▶ **TASK**
State how many lines in the entries below contain the string "assignments". Give only the number.

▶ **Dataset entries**

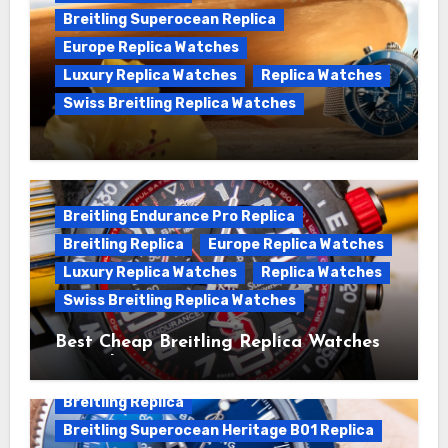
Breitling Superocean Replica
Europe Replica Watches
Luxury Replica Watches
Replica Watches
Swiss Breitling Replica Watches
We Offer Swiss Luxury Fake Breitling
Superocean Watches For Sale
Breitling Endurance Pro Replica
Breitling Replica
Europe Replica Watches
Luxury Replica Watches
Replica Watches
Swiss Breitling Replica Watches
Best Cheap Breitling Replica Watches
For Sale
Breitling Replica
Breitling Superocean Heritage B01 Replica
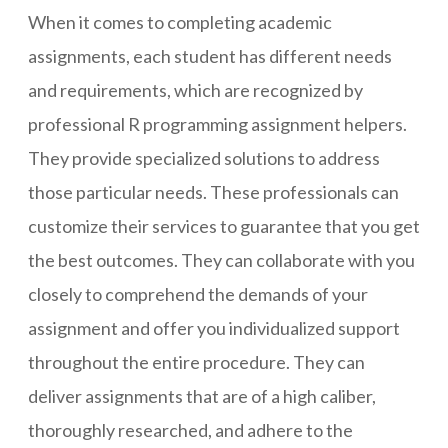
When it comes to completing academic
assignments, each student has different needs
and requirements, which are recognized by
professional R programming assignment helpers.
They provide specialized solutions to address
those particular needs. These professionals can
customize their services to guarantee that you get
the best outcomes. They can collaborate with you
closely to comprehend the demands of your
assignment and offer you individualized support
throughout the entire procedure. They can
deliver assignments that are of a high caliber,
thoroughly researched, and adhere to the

▶ **TASK ANSWER**
2